Я чувствовал, как пальцы врача двигались по спине, по выступам позвонков, в поисках нужного места, а потом страшная боль пронзала тело. Это игла шприца, проникнув между позвонками, вонзалась в спинной мозг, проникая внутрь, и я чувствовал, как остатки сил уходят из меня, из моей головы, заменяясь страшной головной болью и все усиливающимся головокружением.
«Спокойно, милый… Спокойно… Не шевелись… Сейчас кончим… Спокойно…»
Я знал, что они отсасывают мою спинномозговую жидкость, и чем больше они ее возьмут, тем хуже буду я себя чувствовать.
Но я молчал и не пытался шевелиться. Это единственное, что я мог сделать, чтобы показать им всем, что я хоть и маленький, но мужчина, и могу терпеть.
И врачи понимали мое состояние и чувства:
– Молодец! Молодец! Маленький, а терпит, не кричит…
Это было для меня высшей наградой, которая хоть как-то давала мне силы вытерпеть, пока меня на каталке, уже бездыханного, везли к кровати, а потом осторожно перекладывали на нее. Но маленькие повороты моей головы вызывали такое головокружение, что часто сопровождались выматывающей рвотой.
Однако наступили дни, когда я уже был в сознании большую часть дня. Началось выздоровление, и моя голова была все меньше отброшена назад. До сих пор помню, как голова уже могла так сильно быть наклонена вперед, что, открыв рот, я мог коснуться подбородком груди. И доктор, засмеявшись, сказал, что когда я смогу доставать подбородком грудь, не открывая рта, он будет считать, что я выздоровел.
Но все равно пункции продолжались. И после каждой из них я как будто умирал на время. Единственное, что маленький мальчик мог гордо противопоставить этому, – чувство, что вытерпел, не кричал, когда ему делали это. А некоторые – он слышал – кричали.
Сколько других больных менингитом детей и подростков было в больнице, я не знал. Знал лишь, что в моей палате две кровати. И на кровати напротив лежит почти взрослый мальчик, родители которого не смогли достать сульфидин. Его лечили порошками красного стрептоцида. Мальчика тоже рвало, когда он принимал, точнее ему вливали в рот, эти порошки с водой, и вся борода его была красной.
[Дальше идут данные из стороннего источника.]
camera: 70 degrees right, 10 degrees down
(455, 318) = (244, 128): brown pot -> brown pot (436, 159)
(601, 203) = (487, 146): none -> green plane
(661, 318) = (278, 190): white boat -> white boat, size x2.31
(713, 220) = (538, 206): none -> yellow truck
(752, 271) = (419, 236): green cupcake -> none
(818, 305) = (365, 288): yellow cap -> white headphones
Вспоминая об этом сейчас, я думаю, что, может быть, это был почти мужчина – у него была небритая щетина на бороде, и она-то и была всегда красной.
У меня не было аппетита, и я не помню, какие деликатесы, какие продукты приносили мне родители, готовые выполнить любое желание их такого больного ребенка. Мне же больше всего хотелось не только вытерпеть все, но и не быть родителям обузой больше, чем и так уже получилось. Поэтому я всегда говорил им, что ничего не хочу в дополнение к тому, что они уже приносят. И они так никогда и не узнали, чего мне ужасно хотелось, но чего я не считал возможным попросить. А хотелось мне консервированного винограда, который в стеклянных литровых банках приносили моему находящемуся почти всегда в бреду соседу с красной бородой. Когда, приходя в сознание, он медленно жевал ягоды этого винограда, которые ему доставали из банки, я глотал слюнки и изо всех сил старался не смотреть на это пиршество.
У меня-то был виноград, и не консервированный, а «живой», несмотря на то, что на дворе была ранняя весна. Но мне казалось, что консервированный виноград – самая вкусная еда, о которой человек может только мечтать. Мне казалось, что банка такого лакомства должна стоить целое состояние. Поэтому я не считал для себя возможным разорять родителей и просить достать мне такую же.
Много лет – точнее много десятков лет, уже взрослым – я мечтал найти банку такого винограда и попробовать его. Но это желание приходило внезапно, обычно когда я не мог найти того, о чем мечтал. А потом надолго пропадало. Поэтому я до сих пор так и не попробовал и, наверное, уже никогда не попробую консервированный виноград.